Figure 17 is a graph showing the process range at the maximum value of sugar, turbidity, vitamin C content of the apple and carrot mixed fruit and vegetable juice manufacturing process. The optimum process range that satisfies each optimum response was 18.19 ~ 28.80 ℃ for temperature, 76.81 ~ 101.51 kPa for pressure, and the mixing ratio was high at 29.55% based on apple. In general, since the content of vitamin C in carrots is higher than that of apples, the higher the content of carrots, the higher the content of vitamin C.

The present invention measures the change in chromaticity, permeate flux and general composition of juice according to temperature, pressure and mixing ratio of juice to improve the palatability of the product and the efficiency of membrane separation process. To maximize. The mixed juice of the present invention is an optimum process range that satisfies each optimum response variable value, and is measured at 18.19 to 28.80 ° C. for temperature, 76.81 to 101.51 kPa for pressure, and 29.55% for fruit in the mixing ratio. As the content of C is higher than that of fruits, the higher the content of vegetables, the higher the content of vitamin C. The higher the content of vitamin C, the higher the palatability of the mixed fruit and vegetable juice products and the more efficient the membrane separation process. It is very useful.

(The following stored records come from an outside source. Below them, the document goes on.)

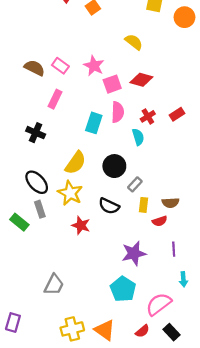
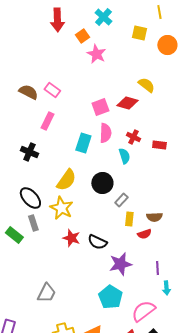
yellow semicircle: (134, 42) -> (146, 85), moved
pink star: (94, 66) -> (96, 54), moved
red rectangle: (177, 114) -> (159, 145), moved, turned 40
red cross: (148, 116) -> (133, 137), turned -32
black semicircle: (109, 206) -> (97, 242), moved
purple line: (174, 249) -> (157, 268), moved

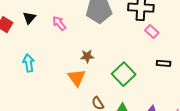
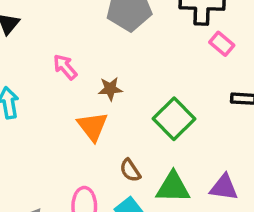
pink arrow: (59, 23) -> (65, 67), moved

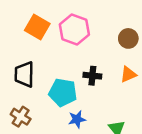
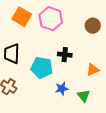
orange triangle: (128, 74) -> (93, 70), moved
blue star: (77, 119) -> (62, 89), moved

Figure 1 shows the manufacturing process of fruit vegetable mixed juice.

2 to 7 shows the change in chromaticity of the fruit vegetable mixed juice by ultrafiltration.

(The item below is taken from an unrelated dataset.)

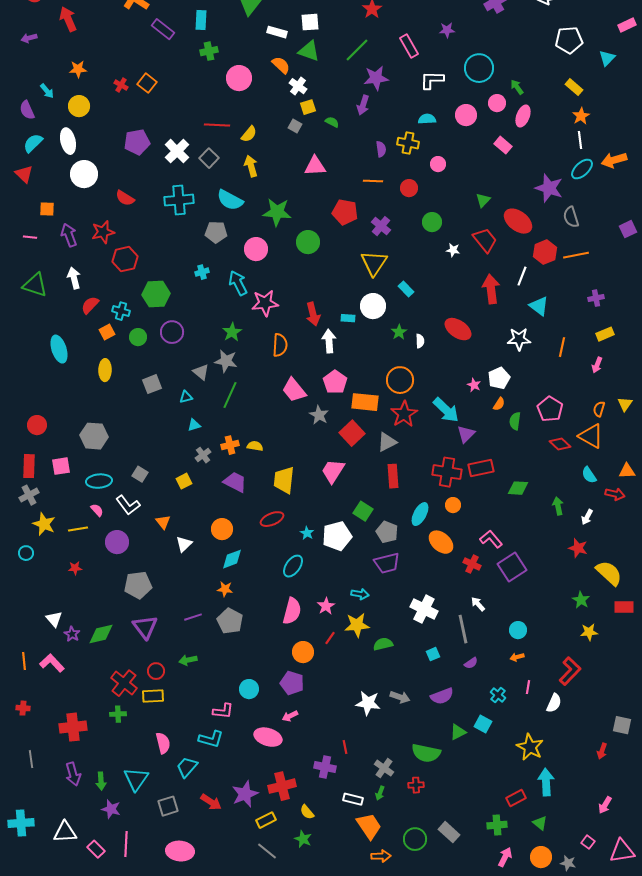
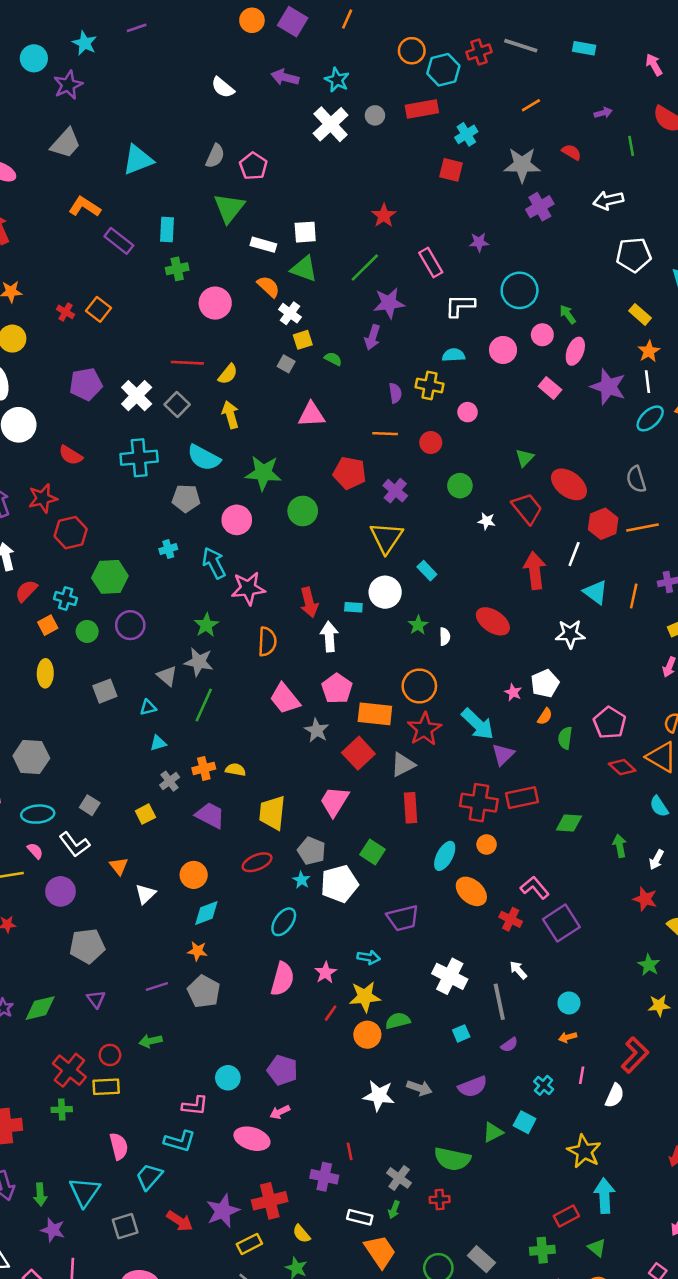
purple star: (549, 188) -> (608, 387), moved
orange line: (562, 347) -> (634, 596), moved
gray pentagon: (387, 532) -> (312, 851), moved
purple triangle: (145, 627) -> (96, 999), size x0.6
orange circle: (303, 652) -> (367, 1035), moved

Figure 8 shows the permeation flux of fruit vegetable blend juice according to the process variable and mixing ratio.

Figure 9 shows the change in the soluble solids of fruit and vegetable mixed juice according to the process variable and mixing ratio.

Figure 10 shows the total sugar change of fruit and vegetable mixed juice according to the process variable and mixing ratio.

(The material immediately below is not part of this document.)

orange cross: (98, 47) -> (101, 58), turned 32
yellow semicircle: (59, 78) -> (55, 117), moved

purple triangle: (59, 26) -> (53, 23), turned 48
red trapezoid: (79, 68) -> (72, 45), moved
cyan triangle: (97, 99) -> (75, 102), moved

Figure 11 shows the vitamin C change of the fruit vegetable blend juice according to the process variable and mixing ratio.

Figure 12 shows the turbidity change of the fruit vegetable blend juice according to the process variable and mixing ratio.

Figure 13 shows the change in viscosity of fruit and vegetable mixed juice according to the process variable and mixing ratio.

Figure 14 shows the results of analyzing the sugar content of apple, carrot mixed fruit juice in the ultrafiltration permeate.

Figure 15 shows the clarification effect of apple, carrot mixed fruit juice in the ultrafiltration permeate.

Figure 16 shows the vitamin C content of apple, carrot mixed fruit juice in the ultrafiltration permeate.

Figure 17 is a graph showing the process range at the maximum value of sugar, turbidity, vitamin C content of the apple and carrot mixed fruit juice manufacturing process.

Claims (2)

Washing and picking fruits and vegetables, washing and crushing them with a juicer, adding antioxidants to the filtered sample to prevent discoloration; Centrifuging the ground juice to take a supernatant and prefilter; The pre-filtration process is a fruit and vegetable ratio of 25 to 75 (v / v%) is mixed based on the fruit and the mixture is ultrafiltration at a temperature of 15 ~ 45 ℃, pressure 100 ~ 200 kPa Method for producing a mixed fruit juice characterized in that. The method of claim 1, wherein the temperature is 18.19 to 28.80 ° C., the pressure is 76.81 to 101.51 kPa, and the mixing ratio is 29.55% based on the fruit.